The focus of the movie, though, is on the relationships between the four members: Q-Tip, Phife Dawg, Ali Shaheed Muhammad and Jarobi White. The documentary particularly charts the tensions between Q-Tip and Phife Dawg, childhood friends, and their growing rivalry, including a blow up backstage at the Rock the Bells tour.
Rapaport, who has appeared in movies including True Romance, Copland, and Mighty Aphrodite, said he didn’t plan how the movie would go.
“You can’t dictate what the story is going to be,” he said. “They were part of this golden era of hip-hop, and you think, ‘Wow, they did all that?’ But then their relationship was one I could understand. I think everyone can relate to personal problems with friends and relationships. I can. I live in conflict. It’s something I’m used to.”
Q-Tip’s reaction to the movie, which premiered at Sundance earlier this year, has been controversial.
In December, Q-Tip tweeted he was "not in support of the a tribe called quest documentary ... The filmmaker should respect the band to the point of honoring the few requests that's was made abt the piece.”
Rapaport says that situation between him and Q-Tip has been blown out of proportion.

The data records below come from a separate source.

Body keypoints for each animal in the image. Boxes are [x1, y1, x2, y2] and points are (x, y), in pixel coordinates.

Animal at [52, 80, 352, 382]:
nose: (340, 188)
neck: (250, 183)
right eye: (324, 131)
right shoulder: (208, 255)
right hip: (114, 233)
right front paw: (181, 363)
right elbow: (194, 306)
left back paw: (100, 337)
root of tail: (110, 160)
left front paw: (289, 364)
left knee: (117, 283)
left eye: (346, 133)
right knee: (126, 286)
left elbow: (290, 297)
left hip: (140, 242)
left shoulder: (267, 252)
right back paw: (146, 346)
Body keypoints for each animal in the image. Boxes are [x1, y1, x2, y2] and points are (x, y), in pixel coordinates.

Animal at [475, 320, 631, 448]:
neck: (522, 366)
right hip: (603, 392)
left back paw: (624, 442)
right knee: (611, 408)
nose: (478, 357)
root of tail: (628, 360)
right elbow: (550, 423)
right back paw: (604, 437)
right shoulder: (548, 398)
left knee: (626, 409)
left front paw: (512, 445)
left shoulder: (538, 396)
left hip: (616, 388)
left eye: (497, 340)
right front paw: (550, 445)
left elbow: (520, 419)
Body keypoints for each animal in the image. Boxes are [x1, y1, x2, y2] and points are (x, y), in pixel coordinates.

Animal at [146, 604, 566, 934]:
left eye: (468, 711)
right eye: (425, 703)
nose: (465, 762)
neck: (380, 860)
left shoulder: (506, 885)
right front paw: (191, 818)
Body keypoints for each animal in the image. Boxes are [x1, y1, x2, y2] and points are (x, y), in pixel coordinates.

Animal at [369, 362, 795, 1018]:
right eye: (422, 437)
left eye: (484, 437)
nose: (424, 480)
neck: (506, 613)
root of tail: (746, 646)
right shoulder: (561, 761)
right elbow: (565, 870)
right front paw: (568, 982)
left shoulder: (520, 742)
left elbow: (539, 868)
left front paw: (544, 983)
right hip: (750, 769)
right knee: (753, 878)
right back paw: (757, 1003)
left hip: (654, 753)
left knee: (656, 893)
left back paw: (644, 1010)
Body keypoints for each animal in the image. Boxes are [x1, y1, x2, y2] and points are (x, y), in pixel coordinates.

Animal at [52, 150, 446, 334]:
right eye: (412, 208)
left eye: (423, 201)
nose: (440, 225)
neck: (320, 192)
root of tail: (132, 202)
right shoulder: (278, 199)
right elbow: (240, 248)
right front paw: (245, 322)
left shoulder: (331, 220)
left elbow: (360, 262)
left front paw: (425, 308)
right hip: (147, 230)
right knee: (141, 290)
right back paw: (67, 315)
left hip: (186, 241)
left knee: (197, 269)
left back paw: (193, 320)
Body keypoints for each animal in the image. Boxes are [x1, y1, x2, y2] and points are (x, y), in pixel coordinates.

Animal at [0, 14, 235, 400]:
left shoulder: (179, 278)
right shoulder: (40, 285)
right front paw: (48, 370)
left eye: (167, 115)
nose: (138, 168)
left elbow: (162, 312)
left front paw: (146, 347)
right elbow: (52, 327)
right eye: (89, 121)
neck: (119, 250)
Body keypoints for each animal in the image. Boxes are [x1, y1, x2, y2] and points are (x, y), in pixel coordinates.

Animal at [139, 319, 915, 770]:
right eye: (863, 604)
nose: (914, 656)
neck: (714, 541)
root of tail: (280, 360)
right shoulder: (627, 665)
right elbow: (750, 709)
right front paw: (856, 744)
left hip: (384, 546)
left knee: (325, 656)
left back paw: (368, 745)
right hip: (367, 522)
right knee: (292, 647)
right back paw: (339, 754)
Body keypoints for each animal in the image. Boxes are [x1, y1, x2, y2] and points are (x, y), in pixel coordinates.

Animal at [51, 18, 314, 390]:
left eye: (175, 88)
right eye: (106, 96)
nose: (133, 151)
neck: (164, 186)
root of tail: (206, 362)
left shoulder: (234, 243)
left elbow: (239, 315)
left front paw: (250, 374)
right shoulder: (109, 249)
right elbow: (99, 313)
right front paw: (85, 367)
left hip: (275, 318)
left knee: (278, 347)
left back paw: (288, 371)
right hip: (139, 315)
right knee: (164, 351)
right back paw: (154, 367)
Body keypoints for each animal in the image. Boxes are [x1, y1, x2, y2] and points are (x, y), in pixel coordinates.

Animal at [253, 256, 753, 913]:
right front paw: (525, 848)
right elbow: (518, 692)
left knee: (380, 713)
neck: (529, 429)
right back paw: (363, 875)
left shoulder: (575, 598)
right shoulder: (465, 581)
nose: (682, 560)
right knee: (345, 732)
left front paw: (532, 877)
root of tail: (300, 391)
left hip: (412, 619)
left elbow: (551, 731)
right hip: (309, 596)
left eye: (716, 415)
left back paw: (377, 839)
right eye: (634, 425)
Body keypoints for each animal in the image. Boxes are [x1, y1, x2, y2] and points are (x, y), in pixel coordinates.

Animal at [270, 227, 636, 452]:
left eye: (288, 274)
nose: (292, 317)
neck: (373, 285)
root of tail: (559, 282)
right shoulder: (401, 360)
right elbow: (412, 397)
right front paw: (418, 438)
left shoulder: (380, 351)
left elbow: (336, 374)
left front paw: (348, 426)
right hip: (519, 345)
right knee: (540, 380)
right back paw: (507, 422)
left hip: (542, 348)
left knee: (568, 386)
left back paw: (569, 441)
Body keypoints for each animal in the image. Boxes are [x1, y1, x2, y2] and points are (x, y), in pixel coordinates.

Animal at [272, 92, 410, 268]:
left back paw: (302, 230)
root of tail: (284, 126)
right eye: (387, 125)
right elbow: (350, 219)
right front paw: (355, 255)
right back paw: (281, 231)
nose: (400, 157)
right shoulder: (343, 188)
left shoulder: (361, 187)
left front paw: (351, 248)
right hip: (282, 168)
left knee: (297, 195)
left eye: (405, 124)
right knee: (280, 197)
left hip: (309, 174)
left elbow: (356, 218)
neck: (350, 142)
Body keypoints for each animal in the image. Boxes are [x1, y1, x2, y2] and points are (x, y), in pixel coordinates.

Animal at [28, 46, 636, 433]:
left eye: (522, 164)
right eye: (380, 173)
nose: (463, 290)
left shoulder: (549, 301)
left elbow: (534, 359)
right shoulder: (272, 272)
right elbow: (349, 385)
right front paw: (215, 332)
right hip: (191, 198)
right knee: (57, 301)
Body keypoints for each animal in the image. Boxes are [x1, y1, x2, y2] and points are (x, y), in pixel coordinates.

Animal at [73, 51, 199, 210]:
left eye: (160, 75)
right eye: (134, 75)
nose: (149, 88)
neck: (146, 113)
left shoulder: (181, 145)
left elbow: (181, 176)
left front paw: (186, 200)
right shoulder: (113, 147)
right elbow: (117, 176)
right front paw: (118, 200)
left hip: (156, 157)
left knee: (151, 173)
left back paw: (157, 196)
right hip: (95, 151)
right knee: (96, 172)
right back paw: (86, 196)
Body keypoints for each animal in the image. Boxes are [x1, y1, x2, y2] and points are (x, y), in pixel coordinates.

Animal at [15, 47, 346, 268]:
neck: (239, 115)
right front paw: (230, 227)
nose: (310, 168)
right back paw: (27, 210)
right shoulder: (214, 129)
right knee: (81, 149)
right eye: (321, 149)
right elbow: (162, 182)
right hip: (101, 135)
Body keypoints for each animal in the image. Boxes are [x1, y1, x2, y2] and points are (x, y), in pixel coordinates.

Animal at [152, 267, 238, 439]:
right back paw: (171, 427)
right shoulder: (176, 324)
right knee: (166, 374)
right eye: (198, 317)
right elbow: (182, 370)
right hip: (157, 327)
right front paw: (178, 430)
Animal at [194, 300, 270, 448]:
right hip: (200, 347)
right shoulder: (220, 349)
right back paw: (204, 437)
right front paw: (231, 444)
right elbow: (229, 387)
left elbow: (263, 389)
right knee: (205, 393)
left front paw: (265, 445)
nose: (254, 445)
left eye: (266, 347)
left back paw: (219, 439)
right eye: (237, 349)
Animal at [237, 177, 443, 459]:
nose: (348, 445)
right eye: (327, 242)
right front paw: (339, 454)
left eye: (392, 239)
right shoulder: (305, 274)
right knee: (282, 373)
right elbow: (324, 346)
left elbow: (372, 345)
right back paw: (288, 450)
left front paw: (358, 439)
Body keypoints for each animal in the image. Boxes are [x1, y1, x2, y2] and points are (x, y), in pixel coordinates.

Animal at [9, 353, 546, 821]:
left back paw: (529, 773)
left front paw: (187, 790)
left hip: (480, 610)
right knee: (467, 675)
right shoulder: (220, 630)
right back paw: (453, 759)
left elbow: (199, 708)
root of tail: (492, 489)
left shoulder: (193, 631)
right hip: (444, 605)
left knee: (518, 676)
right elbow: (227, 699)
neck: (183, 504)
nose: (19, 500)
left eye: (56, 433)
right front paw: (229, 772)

“I think the process was hard for him. He’s very private and very guarded,” Rapaport said. “I think once he sees the finished film with an audience, he’s going to love it.”
Phife agreed that seeing the movie with an audience will make a difference for Q-Tip. He said it did for him at Sundance, where it surprised him to see the lighter parts of the movie and how much people enjoyed it.
His favorite part of the movie, Phife said, was when he and his wife are in their kitchen, and she tells him he and Q-Tip need to go to therapy. Phife’s close relationship with his wife is documented in the movie, and she donates a kidney to him when he needs a transplant due to diabetes. At first it was difficult to put his fight with diabetes in front of a camera, Phife says.
“Then I thought if I could help one person with what they’re going through healthwise, it’s worth it, ” he said. “The greatest reward with Tribe was not going platinum or having all those people out on the dance floor. It was when someone would come up to us and say, ‘Yo, I lost my dad, but you guys’ music helped me get through it.”
Dealing with these kinds of stories made the movie far more than a concert film, Rapaport said.
“You couldn’t predict that the film would have had these depths and deal with these struggles with health,” he said. “Then in the middle of filming for Phife to need a kidney transplant? And guess what – his wife is his donor. That’s the beauty of documentary filmmaking.”
Rapaport said he was trying to get at what made ATCQ such a seminal band.
“Something that was brought up a lot in the movie by people like Pherrell was that Tribe had this inclusiveness,” he said. “It made you feel like you could be yourself because Tribe was being themselves.”
ATCQ broke stereotypes of hip-hop, says DJ and Native Tongues member Monie Love in the movie.
“We didn’t have to do ‘Fuck tha Police,” Love said, referring to the NWA song. “We’re allowed to be different.’”
The Beastie Boys’ Mike D concurred. “Up until then rap was more about, like, boasting,” he said. “They came out, and it was like party records, but doing it with a consciousness.”
The artists interviewed in the movie agree that Q-Tip and Phife Dawg were great together.
“They were stars,” Rapaport said. “They just had it, you know? They had this charisma.”
Phife is still working on his second solo album, Songs in the Key of Phife. The rapper, who says he loves sports as much if not more than music, is also recruiting for a Connecticut prep school’s basketball team and working on a sports show, Fananlyst.
Phife joked that while watching the documentary he realized he and Q-Tip were like Mick Jagger and Keith Richards, yet says he would love to make music with him again.
“I’m keeping my fingers crossed about that,” he said. “I’m just taking it day by day.”
Beats, Rhymes and Life opens in New York and Los Angeles Friday, July 8.